Gives Notes to Rosser.
Scott then gave Attorney Rosser the notes of his testimony.
“Isn’t it true that at the inquest you failed to tell of Frank’s lowering his head?”
“I do not remember.”
“Didn’t you make one statement at the inquest and another here?”
“Oh, I’ve refreshed my memory,” said Scott.
“Show me in your notes anything about Gantt’s intimacy with Mary Phagan,” said Rosser.
“It isn’t there; I’ve got my system of taking notes and maybe they are not like yours.”
“Isn’t it true you took part of the notes one day and some another day?”
“I did no such thing.”
“You never mentioned to me of Gantt’s intimacy.”
“No.”
“At the coroner’s inquest did you not say Frank was nervous that afternoon at the office?”
“No; I was not asked about it.”
“Why did you state it?”
“Oh, there is a lot besides going into a whole detailed sheet about it.”
“When you told of the talk between Lee and Frank you never said he was nervous.”
“Not nervous; I said Frank hung his head.”
“Are you following Dorsey’s attack?”
“No, his line of questions.”
“Are you a trained sleuth?”
“Suppose so.”
“You are trained to note all indications of guilt in a man?”
“Yes.”
“Did you swear you told all you knew at the inquest?”
“Yes; I did my best in a general way.”
“You never hid anything?”
Scott Again Grows Angry.
“No; that’s not my business nor my reputation,” Scott finished back, his anger, which had been visible since his hot words with the solicitor, flaring high again.
“It wouldn’t have been wise to open up and toil everything at the inquest,” interrupted the solicitor.
“Who was present at the factory office when you conferred with Frank?”
“Darley was there and I think Schiff was,” answered Scott.
“Do you work with the police?”
“Yes.”
“Never work against them?”
“No.”
“You just go right down the road with them do you?” said Mr. Rosser.
Scott made no particular reply and the cross-examination went on.
“Were you in the factory that Sunday morning?” the attorney next asked.
“No; I never entered there until about 4:30 Monday afternoon.”
“Did you testify as to blood stains at the inquest?”
“Yes.”
“I also found some supposed blood stains,” Rosser read from the stenographic report of Scott’s testimony before the coroner.
“Mr. Scott, you said nothing then about the smears over the spots,” said Mr. Rosser.
Scott was then made to tell that Frank acted as the spokesman in the office and that Darley did the explaining as they made the trip through the factory on the Monday after the crime.

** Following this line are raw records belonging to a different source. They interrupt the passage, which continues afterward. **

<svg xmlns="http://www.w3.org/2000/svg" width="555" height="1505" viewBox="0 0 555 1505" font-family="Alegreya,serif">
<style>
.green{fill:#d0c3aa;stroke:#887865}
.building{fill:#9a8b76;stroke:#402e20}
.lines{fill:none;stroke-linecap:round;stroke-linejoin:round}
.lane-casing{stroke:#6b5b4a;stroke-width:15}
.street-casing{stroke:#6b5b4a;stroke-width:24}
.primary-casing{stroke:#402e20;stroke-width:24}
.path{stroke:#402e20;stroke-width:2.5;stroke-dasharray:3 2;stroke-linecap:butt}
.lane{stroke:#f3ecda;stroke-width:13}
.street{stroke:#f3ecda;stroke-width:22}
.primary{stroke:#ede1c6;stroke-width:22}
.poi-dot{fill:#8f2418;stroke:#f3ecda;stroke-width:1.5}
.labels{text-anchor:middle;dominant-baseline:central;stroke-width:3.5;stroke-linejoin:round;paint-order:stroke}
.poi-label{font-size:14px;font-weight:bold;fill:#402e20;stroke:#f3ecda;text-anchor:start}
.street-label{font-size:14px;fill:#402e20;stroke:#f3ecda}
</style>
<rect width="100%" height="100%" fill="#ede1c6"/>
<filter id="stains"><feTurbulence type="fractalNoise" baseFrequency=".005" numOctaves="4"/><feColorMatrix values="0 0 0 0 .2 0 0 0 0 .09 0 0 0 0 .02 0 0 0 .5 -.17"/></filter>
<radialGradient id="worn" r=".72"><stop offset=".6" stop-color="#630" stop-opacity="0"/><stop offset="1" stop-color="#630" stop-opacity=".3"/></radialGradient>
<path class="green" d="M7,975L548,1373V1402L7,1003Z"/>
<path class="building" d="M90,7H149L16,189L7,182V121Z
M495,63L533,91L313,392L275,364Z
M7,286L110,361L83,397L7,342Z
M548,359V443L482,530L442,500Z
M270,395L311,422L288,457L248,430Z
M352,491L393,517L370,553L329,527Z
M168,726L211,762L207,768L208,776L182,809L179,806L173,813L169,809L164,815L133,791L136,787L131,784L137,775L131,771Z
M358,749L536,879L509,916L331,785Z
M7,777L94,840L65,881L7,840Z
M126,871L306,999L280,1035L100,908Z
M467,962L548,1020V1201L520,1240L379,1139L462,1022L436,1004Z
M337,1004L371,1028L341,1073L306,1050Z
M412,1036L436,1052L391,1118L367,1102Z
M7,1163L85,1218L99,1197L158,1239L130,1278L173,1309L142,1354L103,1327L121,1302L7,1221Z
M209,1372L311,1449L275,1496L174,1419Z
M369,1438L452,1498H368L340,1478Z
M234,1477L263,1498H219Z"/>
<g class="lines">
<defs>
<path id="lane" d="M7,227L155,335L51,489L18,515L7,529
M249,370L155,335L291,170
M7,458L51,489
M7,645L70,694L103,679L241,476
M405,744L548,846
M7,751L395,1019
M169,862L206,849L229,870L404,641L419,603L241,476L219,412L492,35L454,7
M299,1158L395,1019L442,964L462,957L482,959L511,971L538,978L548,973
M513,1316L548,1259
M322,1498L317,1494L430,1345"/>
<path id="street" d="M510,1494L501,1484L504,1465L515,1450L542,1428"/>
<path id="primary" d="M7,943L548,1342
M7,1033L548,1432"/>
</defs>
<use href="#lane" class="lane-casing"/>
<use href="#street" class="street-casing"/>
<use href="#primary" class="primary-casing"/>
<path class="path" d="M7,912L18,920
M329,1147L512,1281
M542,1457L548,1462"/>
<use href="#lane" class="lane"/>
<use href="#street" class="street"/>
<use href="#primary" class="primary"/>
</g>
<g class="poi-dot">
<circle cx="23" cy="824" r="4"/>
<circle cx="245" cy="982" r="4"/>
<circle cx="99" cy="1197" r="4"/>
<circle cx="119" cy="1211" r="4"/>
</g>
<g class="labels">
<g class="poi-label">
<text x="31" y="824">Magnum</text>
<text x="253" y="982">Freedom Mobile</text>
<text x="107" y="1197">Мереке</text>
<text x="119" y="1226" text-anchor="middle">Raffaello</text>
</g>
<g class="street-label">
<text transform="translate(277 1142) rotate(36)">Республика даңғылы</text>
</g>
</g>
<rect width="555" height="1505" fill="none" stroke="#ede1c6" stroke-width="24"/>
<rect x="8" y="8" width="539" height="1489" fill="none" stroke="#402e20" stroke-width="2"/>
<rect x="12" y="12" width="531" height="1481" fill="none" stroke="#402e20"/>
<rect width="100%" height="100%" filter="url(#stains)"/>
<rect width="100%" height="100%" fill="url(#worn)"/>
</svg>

“You say now,” continued Mr. Rosser, “that Frank told you he left the factory about 1:10?”
“Yes.”
“Didn’t you report to me that Frank said he left about 1 o’clock?”
“No, I said 1:10.”
When the attorney exhibited the report it showed 1 o’clock instead of 1:10 and Scott declared that it was merely an error, and should have been 1:10.

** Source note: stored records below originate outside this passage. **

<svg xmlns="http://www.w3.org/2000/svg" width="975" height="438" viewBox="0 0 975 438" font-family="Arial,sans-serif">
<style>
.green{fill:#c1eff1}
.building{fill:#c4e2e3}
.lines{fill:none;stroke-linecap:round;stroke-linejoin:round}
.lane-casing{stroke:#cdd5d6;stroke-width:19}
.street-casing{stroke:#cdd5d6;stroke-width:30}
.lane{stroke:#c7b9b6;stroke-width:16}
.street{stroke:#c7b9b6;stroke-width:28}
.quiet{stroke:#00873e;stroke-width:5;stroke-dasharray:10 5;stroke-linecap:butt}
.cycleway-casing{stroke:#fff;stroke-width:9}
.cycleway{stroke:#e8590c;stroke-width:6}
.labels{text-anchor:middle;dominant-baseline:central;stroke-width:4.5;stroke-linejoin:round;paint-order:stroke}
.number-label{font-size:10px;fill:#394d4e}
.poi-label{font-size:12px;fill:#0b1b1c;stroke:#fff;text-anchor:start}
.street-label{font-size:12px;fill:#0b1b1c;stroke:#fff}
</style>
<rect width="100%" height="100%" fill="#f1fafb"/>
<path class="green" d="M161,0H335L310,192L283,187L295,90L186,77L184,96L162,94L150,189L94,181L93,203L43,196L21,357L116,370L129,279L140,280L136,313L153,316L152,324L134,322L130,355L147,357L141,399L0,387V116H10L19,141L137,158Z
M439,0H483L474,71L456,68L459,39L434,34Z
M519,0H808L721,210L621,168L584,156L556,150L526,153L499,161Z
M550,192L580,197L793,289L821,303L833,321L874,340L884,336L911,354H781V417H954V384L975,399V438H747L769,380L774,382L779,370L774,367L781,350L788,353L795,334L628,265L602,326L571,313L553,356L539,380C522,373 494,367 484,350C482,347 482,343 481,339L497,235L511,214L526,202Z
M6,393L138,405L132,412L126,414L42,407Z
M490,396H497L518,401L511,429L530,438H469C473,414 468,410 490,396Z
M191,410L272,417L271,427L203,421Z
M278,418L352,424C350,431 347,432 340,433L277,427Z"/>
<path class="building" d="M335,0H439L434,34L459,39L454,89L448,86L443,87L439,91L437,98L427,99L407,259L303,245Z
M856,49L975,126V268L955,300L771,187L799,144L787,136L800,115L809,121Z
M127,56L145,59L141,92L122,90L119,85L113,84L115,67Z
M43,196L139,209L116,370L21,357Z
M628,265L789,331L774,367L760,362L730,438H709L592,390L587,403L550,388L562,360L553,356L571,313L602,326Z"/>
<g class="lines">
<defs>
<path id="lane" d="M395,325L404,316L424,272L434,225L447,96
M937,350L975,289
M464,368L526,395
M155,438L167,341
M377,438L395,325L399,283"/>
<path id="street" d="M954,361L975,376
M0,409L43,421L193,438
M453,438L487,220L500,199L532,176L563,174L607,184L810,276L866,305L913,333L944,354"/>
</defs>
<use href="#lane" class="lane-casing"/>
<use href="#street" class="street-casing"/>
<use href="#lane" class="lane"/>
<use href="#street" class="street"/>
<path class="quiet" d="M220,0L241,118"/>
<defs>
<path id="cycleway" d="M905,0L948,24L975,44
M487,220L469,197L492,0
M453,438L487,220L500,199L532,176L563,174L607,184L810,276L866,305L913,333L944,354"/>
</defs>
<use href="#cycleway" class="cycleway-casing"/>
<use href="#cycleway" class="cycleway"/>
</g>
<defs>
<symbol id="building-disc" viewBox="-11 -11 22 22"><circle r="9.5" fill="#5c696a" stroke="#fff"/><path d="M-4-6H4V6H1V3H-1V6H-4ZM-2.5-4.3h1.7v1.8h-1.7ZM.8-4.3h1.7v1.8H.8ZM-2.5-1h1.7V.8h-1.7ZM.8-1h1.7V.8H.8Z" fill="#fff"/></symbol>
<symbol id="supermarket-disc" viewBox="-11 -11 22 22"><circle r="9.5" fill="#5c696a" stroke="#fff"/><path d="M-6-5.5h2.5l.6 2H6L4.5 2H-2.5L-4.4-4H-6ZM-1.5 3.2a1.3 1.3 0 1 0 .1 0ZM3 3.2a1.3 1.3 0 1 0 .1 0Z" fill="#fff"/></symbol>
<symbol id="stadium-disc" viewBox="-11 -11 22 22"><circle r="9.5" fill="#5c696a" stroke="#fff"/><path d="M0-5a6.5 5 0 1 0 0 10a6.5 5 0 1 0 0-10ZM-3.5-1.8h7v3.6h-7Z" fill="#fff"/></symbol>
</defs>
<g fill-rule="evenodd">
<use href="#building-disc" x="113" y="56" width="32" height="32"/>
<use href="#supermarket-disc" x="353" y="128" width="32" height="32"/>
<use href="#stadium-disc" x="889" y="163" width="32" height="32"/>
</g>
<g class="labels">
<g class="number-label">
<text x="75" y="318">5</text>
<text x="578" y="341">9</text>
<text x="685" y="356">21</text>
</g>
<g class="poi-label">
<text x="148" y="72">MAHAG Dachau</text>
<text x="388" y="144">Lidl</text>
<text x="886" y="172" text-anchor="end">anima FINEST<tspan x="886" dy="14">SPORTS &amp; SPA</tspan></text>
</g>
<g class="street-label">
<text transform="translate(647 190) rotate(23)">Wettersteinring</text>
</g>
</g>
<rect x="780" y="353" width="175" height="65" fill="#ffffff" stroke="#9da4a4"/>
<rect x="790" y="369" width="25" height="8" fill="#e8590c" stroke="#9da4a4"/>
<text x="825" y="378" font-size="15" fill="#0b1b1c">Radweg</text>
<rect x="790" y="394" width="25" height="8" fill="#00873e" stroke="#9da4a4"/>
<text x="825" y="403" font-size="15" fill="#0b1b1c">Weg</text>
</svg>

“Did Detective Black know all that happened before Herbert Haas, Sig Montag or I did?”
“Yes, absolutely.”
“Well, you may go,” said Mr. Rosser, and turning to the judge he declared he wanted to reserve the right to question him again.
Dorsey Resumes Questioning.
“Did you ever report to the police the finding of a stick?” asked Mr. Dorsey, again taking up the examination.

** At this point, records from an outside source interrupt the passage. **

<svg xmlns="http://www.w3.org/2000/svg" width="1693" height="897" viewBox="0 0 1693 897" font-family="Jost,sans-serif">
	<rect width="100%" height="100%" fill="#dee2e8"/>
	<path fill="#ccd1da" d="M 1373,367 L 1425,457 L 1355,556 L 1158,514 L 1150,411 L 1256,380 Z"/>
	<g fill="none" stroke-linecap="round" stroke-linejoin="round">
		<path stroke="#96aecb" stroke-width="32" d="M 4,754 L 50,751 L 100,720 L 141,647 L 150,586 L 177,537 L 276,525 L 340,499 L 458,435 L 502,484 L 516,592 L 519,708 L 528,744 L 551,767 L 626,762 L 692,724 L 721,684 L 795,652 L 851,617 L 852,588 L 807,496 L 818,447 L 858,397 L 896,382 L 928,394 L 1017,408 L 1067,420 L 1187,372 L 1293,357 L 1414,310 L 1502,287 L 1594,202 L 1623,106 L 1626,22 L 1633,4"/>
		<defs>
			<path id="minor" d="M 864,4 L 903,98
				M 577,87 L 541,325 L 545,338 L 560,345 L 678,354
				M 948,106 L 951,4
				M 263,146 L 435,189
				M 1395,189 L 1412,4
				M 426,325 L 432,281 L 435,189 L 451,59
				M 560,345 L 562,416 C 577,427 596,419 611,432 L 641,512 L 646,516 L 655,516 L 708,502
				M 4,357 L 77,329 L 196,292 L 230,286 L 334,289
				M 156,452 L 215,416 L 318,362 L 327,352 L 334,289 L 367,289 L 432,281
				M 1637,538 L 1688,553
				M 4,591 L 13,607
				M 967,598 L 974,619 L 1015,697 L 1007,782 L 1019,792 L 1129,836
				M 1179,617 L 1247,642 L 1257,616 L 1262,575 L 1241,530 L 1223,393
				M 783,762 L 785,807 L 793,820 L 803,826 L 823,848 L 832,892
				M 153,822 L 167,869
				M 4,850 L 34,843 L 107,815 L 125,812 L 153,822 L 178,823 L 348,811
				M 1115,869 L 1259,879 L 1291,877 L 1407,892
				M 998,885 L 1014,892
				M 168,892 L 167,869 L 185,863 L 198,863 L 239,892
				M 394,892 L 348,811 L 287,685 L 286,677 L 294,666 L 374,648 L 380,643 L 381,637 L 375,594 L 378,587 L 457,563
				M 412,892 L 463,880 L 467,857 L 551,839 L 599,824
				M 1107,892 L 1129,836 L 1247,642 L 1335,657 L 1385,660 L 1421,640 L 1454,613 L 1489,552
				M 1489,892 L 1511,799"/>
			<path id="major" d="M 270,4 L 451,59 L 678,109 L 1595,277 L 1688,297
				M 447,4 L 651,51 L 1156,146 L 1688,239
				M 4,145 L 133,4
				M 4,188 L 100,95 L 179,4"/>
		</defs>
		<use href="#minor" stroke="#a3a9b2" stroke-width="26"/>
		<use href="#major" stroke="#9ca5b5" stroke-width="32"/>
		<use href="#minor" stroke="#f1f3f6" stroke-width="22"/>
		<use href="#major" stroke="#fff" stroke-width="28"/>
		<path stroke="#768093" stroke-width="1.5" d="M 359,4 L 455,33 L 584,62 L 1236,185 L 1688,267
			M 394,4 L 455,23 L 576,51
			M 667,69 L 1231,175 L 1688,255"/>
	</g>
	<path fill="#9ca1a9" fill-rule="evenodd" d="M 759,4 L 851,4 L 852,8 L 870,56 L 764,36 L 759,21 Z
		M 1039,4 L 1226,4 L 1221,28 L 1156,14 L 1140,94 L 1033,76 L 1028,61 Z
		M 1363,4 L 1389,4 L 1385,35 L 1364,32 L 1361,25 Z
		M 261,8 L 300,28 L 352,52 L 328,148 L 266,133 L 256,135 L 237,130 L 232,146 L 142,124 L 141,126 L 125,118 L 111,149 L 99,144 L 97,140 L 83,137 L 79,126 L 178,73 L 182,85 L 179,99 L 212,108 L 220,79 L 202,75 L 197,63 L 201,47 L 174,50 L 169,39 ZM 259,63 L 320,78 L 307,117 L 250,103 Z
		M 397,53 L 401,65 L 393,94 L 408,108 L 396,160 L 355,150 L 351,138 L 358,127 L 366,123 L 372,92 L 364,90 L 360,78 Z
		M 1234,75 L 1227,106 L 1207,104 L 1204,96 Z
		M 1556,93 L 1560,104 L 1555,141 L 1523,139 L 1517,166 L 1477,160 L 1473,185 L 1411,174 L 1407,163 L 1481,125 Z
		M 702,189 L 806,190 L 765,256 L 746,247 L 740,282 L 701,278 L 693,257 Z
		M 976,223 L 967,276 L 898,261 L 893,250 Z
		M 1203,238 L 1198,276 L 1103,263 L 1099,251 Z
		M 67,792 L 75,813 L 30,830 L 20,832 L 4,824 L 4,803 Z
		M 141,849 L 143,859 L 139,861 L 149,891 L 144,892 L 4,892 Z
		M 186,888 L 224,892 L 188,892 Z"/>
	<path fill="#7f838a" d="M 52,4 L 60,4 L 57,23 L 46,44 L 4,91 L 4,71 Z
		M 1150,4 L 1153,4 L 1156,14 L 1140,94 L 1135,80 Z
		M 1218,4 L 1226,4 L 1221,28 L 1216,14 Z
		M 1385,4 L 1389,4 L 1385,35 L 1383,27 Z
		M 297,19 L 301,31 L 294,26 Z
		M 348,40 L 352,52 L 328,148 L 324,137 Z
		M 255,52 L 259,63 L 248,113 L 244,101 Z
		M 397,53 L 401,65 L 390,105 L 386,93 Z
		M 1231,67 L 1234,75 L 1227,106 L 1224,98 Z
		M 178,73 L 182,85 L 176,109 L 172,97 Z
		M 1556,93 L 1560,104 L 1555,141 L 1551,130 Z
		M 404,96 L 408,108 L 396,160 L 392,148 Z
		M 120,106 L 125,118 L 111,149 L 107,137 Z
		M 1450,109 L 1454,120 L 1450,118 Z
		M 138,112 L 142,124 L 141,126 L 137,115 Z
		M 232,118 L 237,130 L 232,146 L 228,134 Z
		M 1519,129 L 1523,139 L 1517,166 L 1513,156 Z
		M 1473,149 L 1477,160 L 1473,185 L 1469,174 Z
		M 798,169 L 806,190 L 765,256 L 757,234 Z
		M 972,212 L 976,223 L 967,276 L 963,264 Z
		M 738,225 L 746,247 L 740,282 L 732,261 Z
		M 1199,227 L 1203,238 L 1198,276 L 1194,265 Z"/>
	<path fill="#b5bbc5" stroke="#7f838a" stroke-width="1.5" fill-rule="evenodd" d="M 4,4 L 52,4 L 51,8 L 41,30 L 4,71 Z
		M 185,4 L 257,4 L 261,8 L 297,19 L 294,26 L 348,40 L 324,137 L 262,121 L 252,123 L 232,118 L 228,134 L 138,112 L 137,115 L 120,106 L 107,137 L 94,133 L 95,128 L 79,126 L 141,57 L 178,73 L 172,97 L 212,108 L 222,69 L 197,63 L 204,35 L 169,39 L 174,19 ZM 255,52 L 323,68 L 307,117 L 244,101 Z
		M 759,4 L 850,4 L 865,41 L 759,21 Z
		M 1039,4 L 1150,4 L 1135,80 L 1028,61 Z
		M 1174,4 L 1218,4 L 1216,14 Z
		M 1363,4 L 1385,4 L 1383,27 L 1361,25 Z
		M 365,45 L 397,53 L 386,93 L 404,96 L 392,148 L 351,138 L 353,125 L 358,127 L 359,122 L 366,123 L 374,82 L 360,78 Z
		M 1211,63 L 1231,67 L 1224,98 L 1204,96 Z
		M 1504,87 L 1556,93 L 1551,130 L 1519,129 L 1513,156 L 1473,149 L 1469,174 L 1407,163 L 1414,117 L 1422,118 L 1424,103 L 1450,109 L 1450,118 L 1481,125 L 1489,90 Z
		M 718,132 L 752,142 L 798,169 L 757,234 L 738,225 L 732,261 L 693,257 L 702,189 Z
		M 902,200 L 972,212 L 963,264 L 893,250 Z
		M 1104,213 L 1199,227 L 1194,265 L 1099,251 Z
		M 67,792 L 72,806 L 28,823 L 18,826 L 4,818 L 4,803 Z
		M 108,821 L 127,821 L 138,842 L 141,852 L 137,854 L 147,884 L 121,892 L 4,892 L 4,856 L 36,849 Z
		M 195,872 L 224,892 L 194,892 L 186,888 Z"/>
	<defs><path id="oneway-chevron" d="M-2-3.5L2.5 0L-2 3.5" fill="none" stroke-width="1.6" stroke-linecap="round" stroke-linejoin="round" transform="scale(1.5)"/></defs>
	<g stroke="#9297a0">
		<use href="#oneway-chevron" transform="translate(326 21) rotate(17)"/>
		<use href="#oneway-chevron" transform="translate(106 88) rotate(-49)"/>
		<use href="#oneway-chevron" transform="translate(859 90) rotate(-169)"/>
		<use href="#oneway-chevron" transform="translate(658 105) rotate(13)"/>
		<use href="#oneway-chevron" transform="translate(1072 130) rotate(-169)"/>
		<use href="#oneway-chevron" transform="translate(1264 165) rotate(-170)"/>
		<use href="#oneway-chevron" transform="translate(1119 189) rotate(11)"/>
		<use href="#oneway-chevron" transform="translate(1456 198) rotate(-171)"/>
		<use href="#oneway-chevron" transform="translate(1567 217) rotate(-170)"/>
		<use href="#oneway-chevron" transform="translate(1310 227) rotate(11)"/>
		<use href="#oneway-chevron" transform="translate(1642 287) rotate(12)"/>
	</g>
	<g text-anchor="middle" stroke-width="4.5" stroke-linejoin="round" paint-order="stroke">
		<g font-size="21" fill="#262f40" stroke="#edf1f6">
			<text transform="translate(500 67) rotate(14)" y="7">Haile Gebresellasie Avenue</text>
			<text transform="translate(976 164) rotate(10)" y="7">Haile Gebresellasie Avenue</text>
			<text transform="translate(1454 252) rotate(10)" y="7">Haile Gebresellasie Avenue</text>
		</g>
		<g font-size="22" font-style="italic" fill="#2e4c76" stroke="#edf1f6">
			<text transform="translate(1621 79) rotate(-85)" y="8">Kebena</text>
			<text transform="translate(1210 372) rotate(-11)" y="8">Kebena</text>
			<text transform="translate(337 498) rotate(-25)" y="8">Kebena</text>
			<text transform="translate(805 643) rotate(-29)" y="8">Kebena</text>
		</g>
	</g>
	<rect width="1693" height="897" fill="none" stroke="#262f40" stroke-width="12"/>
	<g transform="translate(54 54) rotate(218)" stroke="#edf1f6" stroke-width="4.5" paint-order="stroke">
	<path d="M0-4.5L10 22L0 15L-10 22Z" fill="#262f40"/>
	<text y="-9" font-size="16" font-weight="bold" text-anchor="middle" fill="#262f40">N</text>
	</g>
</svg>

“I presume that unless it was held out that chief got knowledge of it about the time it was found,” answered Scott.
“Don’t you know whether he did or not?”
“No, I was away at the time, and I don’t know what happened while I was out of town.”
“When you work with the police do you follow them or the facts in the case?” asked Dorsey.
“We report to the police each day the facts we get.”
“How do you work with the police?”
“Black and I worked as partners, and he knew all I knew, and reported it to the police.”
Then Mr. Dorsey made the witness tell again about the threat that the Pinkertons would leave the case before they would report evidence to the defense before giving it to the police. After Scott had pointed out on the cross-section of the factory building the route taken by himself, Frank and Darley in examining the place on the Monday after the case, he was excused. The Pinkerton man had been on the stand for two hours.